◆ **WHAT THE TASK ASKS**: Leave out the pictures and repeat every record exactly.

[Page-level text extractions]
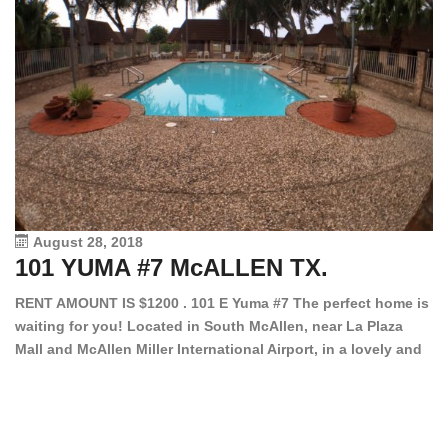
August 28, 2018
101 YUMA #7 McALLEN TX.
1
RENT AMOUNT IS $1200 . 101 E Yuma #7 The perfect home is
waiting for you! Located in South McAllen, near La Plaza
12
Mall and McAllen Miller International Airport, in a lovely and
Ef
quiet gated community. This 2 bed/2 bath has tile wood
ki
floors, bright color walls, bar, stove, fridge and dishwasher
an
included! Spacious bedrooms […]
ar
an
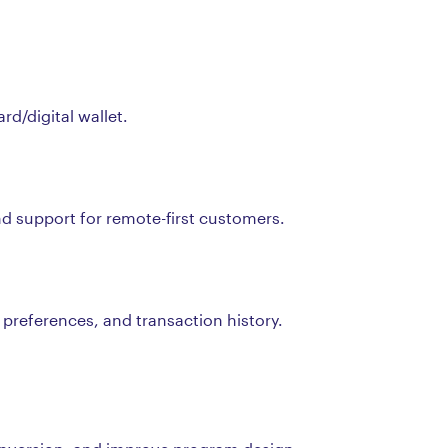
d/digital wallet.
nd support for remote-first customers.
 preferences, and transaction history.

◆ **EXERCISE SOLUTION**:
August 28, 2018
101 YUMA #7 McALLEN TX.
1
RENT AMOUNT IS $1200 . 101 E Yuma #7 The perfect home is
waiting for you! Located in South McAllen, near La Plaza
12
Mall and McAllen Miller International Airport, in a lovely and
Ef
quiet gated community. This 2 bed/2 bath has tile wood
ki
floors, bright color walls, bar, stove, fridge and dishwasher
an
included! Spacious bedrooms […]
ar
an
d/digital wallet.
nd support for remote-first customers.
 preferences, and transaction history.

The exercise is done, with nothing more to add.